Em entrevista ao Portal Costa Norte, os professores avaliaram as medidas emergenciais adotadas recentemente pelo poder público e apontaram possíveis caminhos que poderiam evitar desastres como o do litoral norte no futuro. Confira as entrevistas.

Portal Costa Norte: Em São Sebastião, são mais de 4.000 desabrigados pelas chuvas de fevereiro e 25.000 em moradias de risco segundo dados do governo estadual e do último plano diretor do município. Neste cenário, idealmente, quais seriam as melhores providências habitacionais tanto no sentido de oferecer moradias aos desabrigados pelas chuvas quanto no de resolver ou mitigar o problema das moradias de risco?

Isadora Guerreiro: É um problema bastante complexo que eu acho que não se resolve de forma simples. As pessoas normalmente pensam ‘ah, é só o governo construir casas’ e acabou. Não é isso. O problema da moradia é bem mais complexo.

São cidades de grande turismo, em que são poucas as áreas planas fora das áreas de risco onde é possível de ter construção e são justamente as áreas mais próximas da praia onde normalmente há casas de veraneio da classe média e média alta. Então, não é que não existam terras. Mas essas terras estão sendo ocupadas por um outro tipo de produção, uma produção de veraneio.

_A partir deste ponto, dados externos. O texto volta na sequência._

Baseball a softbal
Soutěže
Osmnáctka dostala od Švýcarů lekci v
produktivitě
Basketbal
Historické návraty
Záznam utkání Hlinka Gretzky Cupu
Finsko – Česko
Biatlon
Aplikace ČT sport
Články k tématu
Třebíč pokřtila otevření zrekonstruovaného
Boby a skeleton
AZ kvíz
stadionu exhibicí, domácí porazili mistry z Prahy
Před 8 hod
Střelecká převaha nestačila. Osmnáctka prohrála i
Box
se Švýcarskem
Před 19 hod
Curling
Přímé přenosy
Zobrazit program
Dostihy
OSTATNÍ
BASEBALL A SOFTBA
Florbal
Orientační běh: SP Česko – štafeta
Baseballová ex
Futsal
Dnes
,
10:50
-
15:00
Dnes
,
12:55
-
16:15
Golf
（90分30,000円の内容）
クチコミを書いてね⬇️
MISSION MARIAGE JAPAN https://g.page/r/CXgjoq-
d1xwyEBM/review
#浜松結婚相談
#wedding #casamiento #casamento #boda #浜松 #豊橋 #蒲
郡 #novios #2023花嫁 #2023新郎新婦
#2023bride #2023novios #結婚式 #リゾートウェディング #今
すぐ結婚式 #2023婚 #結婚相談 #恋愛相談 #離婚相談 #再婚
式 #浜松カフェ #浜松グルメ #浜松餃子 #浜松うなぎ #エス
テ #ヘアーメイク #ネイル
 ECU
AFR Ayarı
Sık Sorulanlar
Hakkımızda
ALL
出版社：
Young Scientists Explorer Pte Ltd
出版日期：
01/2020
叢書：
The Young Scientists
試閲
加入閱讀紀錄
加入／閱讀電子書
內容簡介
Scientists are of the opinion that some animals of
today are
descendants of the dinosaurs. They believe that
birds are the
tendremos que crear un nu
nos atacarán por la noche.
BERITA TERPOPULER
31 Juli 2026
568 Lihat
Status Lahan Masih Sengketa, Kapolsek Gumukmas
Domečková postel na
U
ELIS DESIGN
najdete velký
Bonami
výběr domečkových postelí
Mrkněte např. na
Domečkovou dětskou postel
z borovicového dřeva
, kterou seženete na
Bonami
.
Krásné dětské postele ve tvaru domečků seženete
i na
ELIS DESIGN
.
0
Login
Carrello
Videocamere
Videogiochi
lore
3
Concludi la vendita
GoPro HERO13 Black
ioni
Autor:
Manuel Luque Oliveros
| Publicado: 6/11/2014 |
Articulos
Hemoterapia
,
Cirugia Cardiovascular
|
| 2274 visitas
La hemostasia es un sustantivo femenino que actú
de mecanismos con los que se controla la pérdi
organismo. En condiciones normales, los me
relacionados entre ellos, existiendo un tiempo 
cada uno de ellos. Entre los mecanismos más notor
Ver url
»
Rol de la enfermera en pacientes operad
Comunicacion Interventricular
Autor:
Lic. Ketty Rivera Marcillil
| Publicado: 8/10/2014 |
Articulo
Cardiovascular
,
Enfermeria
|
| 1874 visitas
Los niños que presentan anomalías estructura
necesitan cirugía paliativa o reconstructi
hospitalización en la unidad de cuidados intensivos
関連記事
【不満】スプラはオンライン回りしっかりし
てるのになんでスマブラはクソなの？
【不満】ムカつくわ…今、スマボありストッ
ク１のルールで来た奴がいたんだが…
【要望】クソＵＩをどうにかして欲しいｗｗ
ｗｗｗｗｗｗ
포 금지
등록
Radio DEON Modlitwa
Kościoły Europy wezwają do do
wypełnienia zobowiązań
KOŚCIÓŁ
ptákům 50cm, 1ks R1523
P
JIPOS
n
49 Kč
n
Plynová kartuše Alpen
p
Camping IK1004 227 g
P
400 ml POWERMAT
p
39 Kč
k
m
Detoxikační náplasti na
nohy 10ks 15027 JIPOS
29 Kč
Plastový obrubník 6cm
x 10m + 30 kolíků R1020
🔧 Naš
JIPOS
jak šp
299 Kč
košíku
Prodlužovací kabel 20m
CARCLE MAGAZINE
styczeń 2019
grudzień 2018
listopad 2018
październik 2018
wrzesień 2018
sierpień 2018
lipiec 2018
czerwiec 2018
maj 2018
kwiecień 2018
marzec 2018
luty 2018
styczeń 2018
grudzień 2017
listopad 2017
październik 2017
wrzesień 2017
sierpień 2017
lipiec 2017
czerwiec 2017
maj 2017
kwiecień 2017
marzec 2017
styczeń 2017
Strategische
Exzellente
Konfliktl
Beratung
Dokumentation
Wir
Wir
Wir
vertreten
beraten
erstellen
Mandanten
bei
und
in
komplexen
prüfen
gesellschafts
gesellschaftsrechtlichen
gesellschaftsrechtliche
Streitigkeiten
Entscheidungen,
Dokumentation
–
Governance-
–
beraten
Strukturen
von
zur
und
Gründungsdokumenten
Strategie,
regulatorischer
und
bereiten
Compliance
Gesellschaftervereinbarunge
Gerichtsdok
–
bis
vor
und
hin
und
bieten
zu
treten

E aí, o que acontece? As pessoas que precisam de casa, que moram ou que trabalham no turismo ou em outras atividades produtivas na cidade acabam ficando sem essas terras pra poder construir suas casas. Então, tem um problema de fundo aí. Não adianta vir falar que precisa construir casa. Precisa saber onde serão construídas essas casas em uma cidade litorânea como São Sebastião que tem poucas terras e essas terras estão sendo disputadas pelo mercado de veraneio.

Então na verdade construir casas significaria desapropriação de terras - e daí sim é uma política importante que precisa ser feita. Precisam ser desapropriadas terras que vão ser mais caras sim. São terras que não estão em áreas de risco e, portanto, não estando em áreas de risco, estão sendo disputadas pelo mercado imobiliário.

E daí, também, tem uma outra questão da moradia que é uma questão complexa em cidades litorâneas. Essas cidades são muito dispersas. São cidades que não tem um núcleo, têm vários. São Sebastião tem cerca de 100 km de litoral. Se você fizer, voltamos à solução mágica, vamos construir casas, que é o governo está falando. Vai construir casa ali no bairro próximo do centro de São Sebastião. Construir casa ali não resolve o problema dos trabalhadores que estão trabalhando nos núcleos urbanos longe do centro de São Sebastião. [O trabalhador] vai morar ali e vai trabalhar a 50 km de sua casa utilizando uma Rio-Santos que em momentos de feriado e tudo mais tá completamente parada? Isso não tem viabilidade.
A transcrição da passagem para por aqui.